August is Itchy Pet Awareness Month, The Mobile Vet Company offers options for customized treatment of Skin Conditions and Skin Allergies.
We’ve all had an itch that bothered us at some point…itchy scalp, itchy skin, itchy feet and the list goes on. Well thank God we have fingers and finger nails although sometimes they may not be in our best interest because scratching your skin is never the answer. Imagine if you had to wear the “cone of shame”? Yikes.
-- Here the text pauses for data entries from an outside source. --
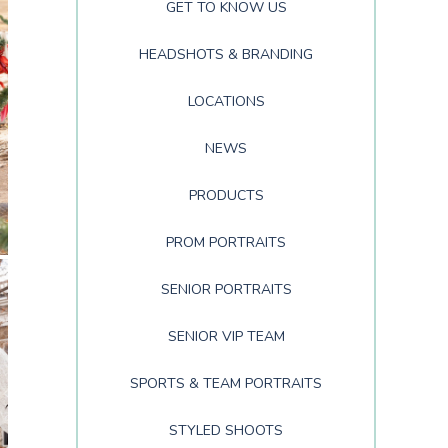
GET TO KNOW US
HEADSHOTS & BRANDING
LOCATIONS
NEWS
PRODUCTS
PROM PORTRAITS
SENIOR PORTRAITS
SENIOR VIP TEAM
SPORTS & TEAM PORTRAITS
STYLED SHOOTS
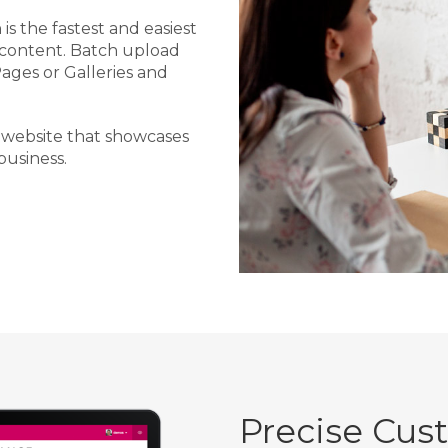
is the fastest and easiest
 content. Batch upload
Pages or Galleries and
 website that showcases
usiness.
Precise Cus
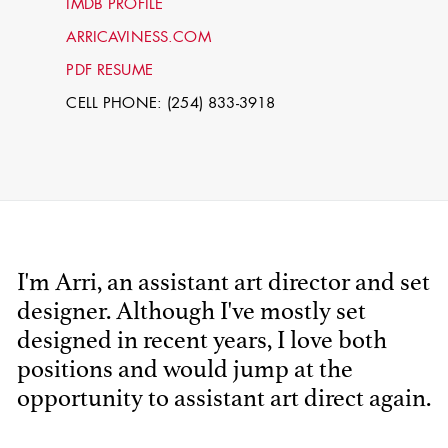
IMDB PROFILE
ARRICAVINESS.COM
PDF RESUME
CELL PHONE: (254) 833-3918
STEPHEN
I'm Arri, an assistant art director and set
MCNALLY
designer. Although I've mostly set
designed in recent years, I love both
STG - STUDENT
SCENIC ARTIST
positions and would jump at the
opportunity to assistant art direct again.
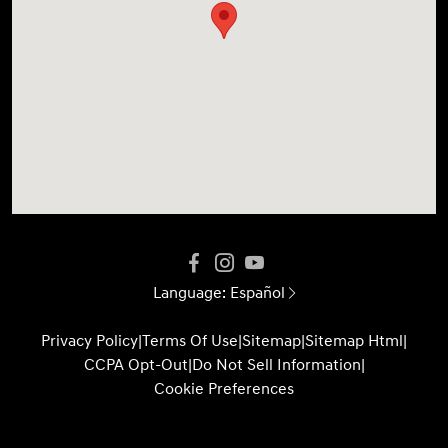
Language:
Español
Privacy Policy
|
Terms Of Use
|
Sitemap
|
Sitemap Html
|
CCPA Opt-Out
|
Do Not Sell Information
|
Cookie Preferences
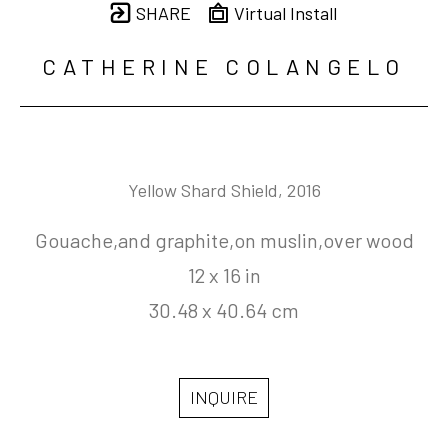
SHARE
Virtual Install
CATHERINE COLANGELO
Yellow Shard Shield
, 2016
Gouache,and graphite,on muslin,over wood
12 x 16 in
30.48 x 40.64 cm
INQUIRE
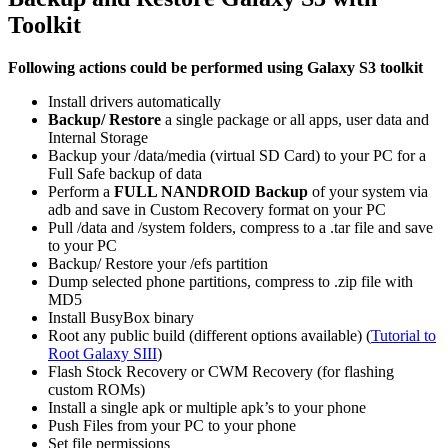
Toolkit
Following actions could be performed using Galaxy S3 toolkit
Install drivers automatically
Backup/ Restore
a single package or all apps, user data and
Internal Storage
Backup your /data/media (virtual SD Card) to your PC for a
Full Safe backup of data
Perform a
FULL NANDROID Backup
of your system via
adb and save in Custom Recovery format on your PC
Pull /data and /system folders, compress to a .tar file and save
to your PC
Backup/ Restore your /efs partition
Dump selected phone partitions, compress to .zip file with
MD5
Install BusyBox binary
Root any public build (different options available) (
Tutorial to
Root Galaxy SIII
)
Flash Stock Recovery or CWM Recovery (for flashing
custom ROMs)
Install a single apk or multiple apk’s to your phone
Push Files from your PC to your phone
Set file permissions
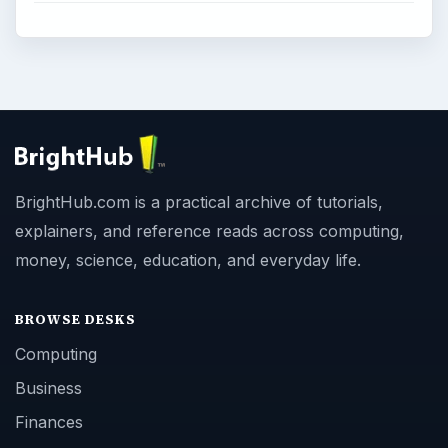
BrightHub.com is a practical archive of tutorials,
explainers, and reference reads across computing,
money, science, education, and everyday life.
BROWSE DESKS
Computing
Business
Finances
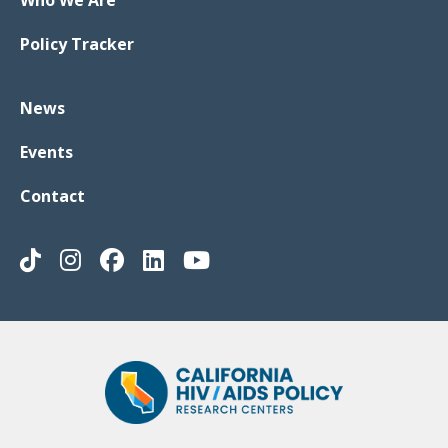
Who We Are
Policy Tracker
News
Events
Contact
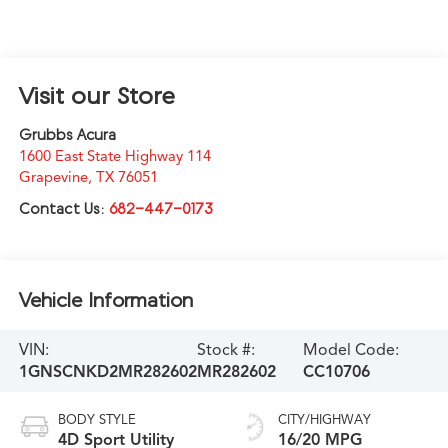
Visit our Store
Grubbs Acura
1600 East State Highway 114
Grapevine
,
TX
76051
Contact Us:
682-447-0173
Vehicle Information
VIN:
Stock #:
Model Code:
1GNSCNKD2MR282602
MR282602
CC10706
BODY STYLE
CITY/HIGHWAY
4D Sport Utility
16/20 MPG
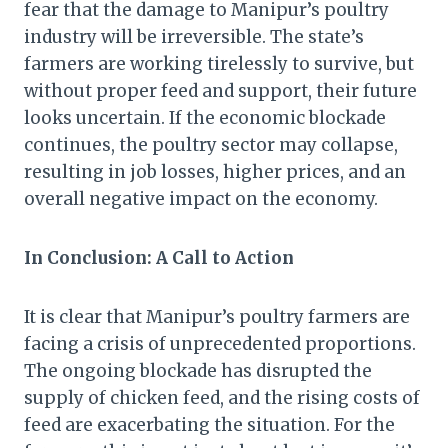
fear that the damage to Manipur’s poultry
industry will be irreversible. The state’s
farmers are working tirelessly to survive, but
without proper feed and support, their future
looks uncertain. If the economic blockade
continues, the poultry sector may collapse,
resulting in job losses, higher prices, and an
overall negative impact on the economy.
In Conclusion: A Call to Action
It is clear that Manipur’s poultry farmers are
facing a crisis of unprecedented proportions.
The ongoing blockade has disrupted the
supply of chicken feed, and the rising costs of
feed are exacerbating the situation. For the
Well if we put ourselves in our pet’s shoes…err…paws…we would really understand the torture they must feel when they get itchy which can be quite often.
Itchiness, medically termed as pruritus, in pets can be caused by external parasites such as fleas and ticks (which is a common problem in Cayman), mites (sarcoptic and demodectic mange), yeasts/fungi, bacteria, endocrine disease and of course the big one which is also quite common…allergies.
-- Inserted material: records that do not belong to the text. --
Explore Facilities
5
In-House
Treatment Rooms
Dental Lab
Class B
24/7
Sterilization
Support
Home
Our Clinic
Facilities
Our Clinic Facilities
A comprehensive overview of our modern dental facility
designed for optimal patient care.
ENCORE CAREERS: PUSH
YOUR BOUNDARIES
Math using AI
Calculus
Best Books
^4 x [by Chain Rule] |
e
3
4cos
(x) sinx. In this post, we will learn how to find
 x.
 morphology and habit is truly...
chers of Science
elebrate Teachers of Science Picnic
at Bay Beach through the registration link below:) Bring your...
If your pet seems to be itchy all the time especially if they are currently on their flea and tick management, they more than likely will need a vet to help figure out what’s causing it. The Mobile Vet Company offers solutions to your pet’s skin issues.
Some important questions that we often ask when trying to help a client with a dog or cat that exhibits chronic itch behavior:
- When did you first notice these clinical signs?
- How did the problem start, and how has it changed?
- Has the dog or cat had any type of skin or ear condition previously?
- What types of treatment and medications have been used, and which ones helped improve the condition?
- Which came first: the lesions or the itch?
- Is the problem year-round, or does it occur seasonally?
- Are any other pets in the household showing similar signs?
We can use several diagnostic tools such as the basic physical exam, skin scrapes, skin cultures, bloodwork just to name a few to determine the cause of your pet’s itchy skin.
Sometimes it can be difficult to find the reason for your pet’s pruritus and diagnosis by response to therapy may be an option your vet may try. This may be true for allergies with elimination diets or controlled exposure to things in their environment.
We recommend keeping a diary of when your pet seems to itch the most and what foods they have eaten. Your record of your pet’s history is very valuable to aiding your us to come up with a diagnosis.
Itchiness can be managed with several medications including apoquel, cytopoint, soothing aloe creams/oatmeal lotions, steroids, etc. After a thorough analysis we can help decide along with you what medication is best for your pet.
It’s important for you to know the signs. Be on the lookout for excessive scratching, licking, rolling, hair loss, body odor, ear problems, and skin changes.